• Required action: I would like you to return all of the records exactly as they stand.
..............................
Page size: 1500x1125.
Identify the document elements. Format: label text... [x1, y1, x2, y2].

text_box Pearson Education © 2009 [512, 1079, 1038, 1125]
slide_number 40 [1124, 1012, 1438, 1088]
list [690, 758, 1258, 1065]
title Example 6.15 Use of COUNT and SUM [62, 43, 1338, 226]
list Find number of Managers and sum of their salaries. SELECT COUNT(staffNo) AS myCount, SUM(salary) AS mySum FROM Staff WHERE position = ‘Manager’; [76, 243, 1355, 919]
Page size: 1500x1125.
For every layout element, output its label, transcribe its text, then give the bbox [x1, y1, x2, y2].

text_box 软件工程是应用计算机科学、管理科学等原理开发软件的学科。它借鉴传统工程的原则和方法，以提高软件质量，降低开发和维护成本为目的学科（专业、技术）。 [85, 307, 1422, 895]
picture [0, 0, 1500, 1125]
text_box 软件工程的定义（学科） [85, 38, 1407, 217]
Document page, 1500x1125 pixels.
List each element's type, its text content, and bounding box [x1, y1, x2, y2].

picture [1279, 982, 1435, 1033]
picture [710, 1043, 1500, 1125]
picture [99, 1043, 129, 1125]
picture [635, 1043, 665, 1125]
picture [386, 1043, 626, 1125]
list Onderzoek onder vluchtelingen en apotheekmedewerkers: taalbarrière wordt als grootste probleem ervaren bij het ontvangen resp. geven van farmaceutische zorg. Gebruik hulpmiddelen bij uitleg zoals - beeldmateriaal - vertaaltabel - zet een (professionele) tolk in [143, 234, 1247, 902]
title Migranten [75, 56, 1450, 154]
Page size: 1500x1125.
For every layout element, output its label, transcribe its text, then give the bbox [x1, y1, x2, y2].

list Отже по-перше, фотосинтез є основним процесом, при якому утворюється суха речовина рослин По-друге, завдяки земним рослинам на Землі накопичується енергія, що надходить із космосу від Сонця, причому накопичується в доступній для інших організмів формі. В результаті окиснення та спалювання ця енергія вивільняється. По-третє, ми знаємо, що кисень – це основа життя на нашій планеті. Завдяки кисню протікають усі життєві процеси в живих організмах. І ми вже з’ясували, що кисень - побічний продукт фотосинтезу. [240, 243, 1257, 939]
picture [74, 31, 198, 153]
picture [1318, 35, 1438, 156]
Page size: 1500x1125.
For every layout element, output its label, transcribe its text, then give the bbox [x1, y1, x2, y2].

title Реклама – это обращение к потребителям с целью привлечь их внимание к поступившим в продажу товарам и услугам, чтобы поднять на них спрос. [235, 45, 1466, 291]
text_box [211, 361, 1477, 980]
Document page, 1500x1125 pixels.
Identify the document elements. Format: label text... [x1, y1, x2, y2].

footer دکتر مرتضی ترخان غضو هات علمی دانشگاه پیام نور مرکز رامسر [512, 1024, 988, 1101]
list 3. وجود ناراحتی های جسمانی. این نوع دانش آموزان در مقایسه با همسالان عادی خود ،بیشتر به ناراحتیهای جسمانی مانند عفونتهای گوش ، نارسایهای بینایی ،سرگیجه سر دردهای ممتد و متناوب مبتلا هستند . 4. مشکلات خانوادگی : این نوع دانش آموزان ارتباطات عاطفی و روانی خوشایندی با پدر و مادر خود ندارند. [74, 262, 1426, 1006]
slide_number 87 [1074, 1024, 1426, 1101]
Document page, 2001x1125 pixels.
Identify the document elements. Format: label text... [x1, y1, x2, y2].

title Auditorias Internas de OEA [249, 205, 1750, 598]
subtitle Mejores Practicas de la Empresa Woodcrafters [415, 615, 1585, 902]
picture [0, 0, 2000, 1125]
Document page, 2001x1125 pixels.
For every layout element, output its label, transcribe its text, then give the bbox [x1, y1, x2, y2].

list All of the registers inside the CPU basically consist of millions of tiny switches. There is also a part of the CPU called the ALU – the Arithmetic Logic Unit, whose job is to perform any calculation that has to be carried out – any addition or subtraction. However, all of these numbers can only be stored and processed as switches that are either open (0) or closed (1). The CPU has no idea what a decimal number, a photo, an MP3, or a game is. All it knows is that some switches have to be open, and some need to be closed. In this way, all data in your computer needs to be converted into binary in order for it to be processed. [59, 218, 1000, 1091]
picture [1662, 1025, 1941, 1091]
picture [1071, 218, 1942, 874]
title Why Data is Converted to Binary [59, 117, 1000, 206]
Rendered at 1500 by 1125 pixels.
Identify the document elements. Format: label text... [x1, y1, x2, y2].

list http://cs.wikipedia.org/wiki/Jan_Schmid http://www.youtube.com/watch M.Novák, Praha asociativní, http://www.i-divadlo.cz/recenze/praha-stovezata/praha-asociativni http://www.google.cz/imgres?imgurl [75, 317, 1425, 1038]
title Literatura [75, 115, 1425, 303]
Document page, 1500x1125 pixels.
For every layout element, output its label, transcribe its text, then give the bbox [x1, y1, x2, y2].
..............................
• Task answer:
Page size: 1500x1125.
Identify the document elements. Format: label text... [x1, y1, x2, y2].

text_box Pearson Education © 2009 [512, 1079, 1038, 1125]
slide_number 40 [1124, 1012, 1438, 1088]
list [690, 758, 1258, 1065]
title Example 6.15 Use of COUNT and SUM [62, 43, 1338, 226]
list Find number of Managers and sum of their salaries. SELECT COUNT(staffNo) AS myCount, SUM(salary) AS mySum FROM Staff WHERE position = ‘Manager’; [76, 243, 1355, 919]
Page size: 1500x1125.
For every layout element, output its label, transcribe its text, then give the bbox [x1, y1, x2, y2].

text_box 软件工程是应用计算机科学、管理科学等原理开发软件的学科。它借鉴传统工程的原则和方法，以提高软件质量，降低开发和维护成本为目的学科（专业、技术）。 [85, 307, 1422, 895]
picture [0, 0, 1500, 1125]
text_box 软件工程的定义（学科） [85, 38, 1407, 217]
Document page, 1500x1125 pixels.
List each element's type, its text content, and bounding box [x1, y1, x2, y2].

picture [1279, 982, 1435, 1033]
picture [710, 1043, 1500, 1125]
picture [99, 1043, 129, 1125]
picture [635, 1043, 665, 1125]
picture [386, 1043, 626, 1125]
list Onderzoek onder vluchtelingen en apotheekmedewerkers: taalbarrière wordt als grootste probleem ervaren bij het ontvangen resp. geven van farmaceutische zorg. Gebruik hulpmiddelen bij uitleg zoals - beeldmateriaal - vertaaltabel - zet een (professionele) tolk in [143, 234, 1247, 902]
title Migranten [75, 56, 1450, 154]
Page size: 1500x1125.
For every layout element, output its label, transcribe its text, then give the bbox [x1, y1, x2, y2].

list Отже по-перше, фотосинтез є основним процесом, при якому утворюється суха речовина рослин По-друге, завдяки земним рослинам на Землі накопичується енергія, що надходить із космосу від Сонця, причому накопичується в доступній для інших організмів формі. В результаті окиснення та спалювання ця енергія вивільняється. По-третє, ми знаємо, що кисень – це основа життя на нашій планеті. Завдяки кисню протікають усі життєві процеси в живих організмах. І ми вже з’ясували, що кисень - побічний продукт фотосинтезу. [240, 243, 1257, 939]
picture [74, 31, 198, 153]
picture [1318, 35, 1438, 156]
Page size: 1500x1125.
For every layout element, output its label, transcribe its text, then give the bbox [x1, y1, x2, y2].

title Реклама – это обращение к потребителям с целью привлечь их внимание к поступившим в продажу товарам и услугам, чтобы поднять на них спрос. [235, 45, 1466, 291]
text_box [211, 361, 1477, 980]
Document page, 1500x1125 pixels.
Identify the document elements. Format: label text... [x1, y1, x2, y2].

footer دکتر مرتضی ترخان غضو هات علمی دانشگاه پیام نور مرکز رامسر [512, 1024, 988, 1101]
list 3. وجود ناراحتی های جسمانی. این نوع دانش آموزان در مقایسه با همسالان عادی خود ،بیشتر به ناراحتیهای جسمانی مانند عفونتهای گوش ، نارسایهای بینایی ،سرگیجه سر دردهای ممتد و متناوب مبتلا هستند . 4. مشکلات خانوادگی : این نوع دانش آموزان ارتباطات عاطفی و روانی خوشایندی با پدر و مادر خود ندارند. [74, 262, 1426, 1006]
slide_number 87 [1074, 1024, 1426, 1101]
Document page, 2001x1125 pixels.
Identify the document elements. Format: label text... [x1, y1, x2, y2].

title Auditorias Internas de OEA [249, 205, 1750, 598]
subtitle Mejores Practicas de la Empresa Woodcrafters [415, 615, 1585, 902]
picture [0, 0, 2000, 1125]
Document page, 2001x1125 pixels.
For every layout element, output its label, transcribe its text, then give the bbox [x1, y1, x2, y2].

list All of the registers inside the CPU basically consist of millions of tiny switches. There is also a part of the CPU called the ALU – the Arithmetic Logic Unit, whose job is to perform any calculation that has to be carried out – any addition or subtraction. However, all of these numbers can only be stored and processed as switches that are either open (0) or closed (1). The CPU has no idea what a decimal number, a photo, an MP3, or a game is. All it knows is that some switches have to be open, and some need to be closed. In this way, all data in your computer needs to be converted into binary in order for it to be processed. [59, 218, 1000, 1091]
picture [1662, 1025, 1941, 1091]
picture [1071, 218, 1942, 874]
title Why Data is Converted to Binary [59, 117, 1000, 206]
Rendered at 1500 by 1125 pixels.
Identify the document elements. Format: label text... [x1, y1, x2, y2].

list http://cs.wikipedia.org/wiki/Jan_Schmid http://www.youtube.com/watch M.Novák, Praha asociativní, http://www.i-divadlo.cz/recenze/praha-stovezata/praha-asociativni http://www.google.cz/imgres?imgurl [75, 317, 1425, 1038]
title Literatura [75, 115, 1425, 303]
Document page, 1500x1125 pixels.
For every layout element, output its label, transcribe its text, then give the bbox [x1, y1, x2, y2].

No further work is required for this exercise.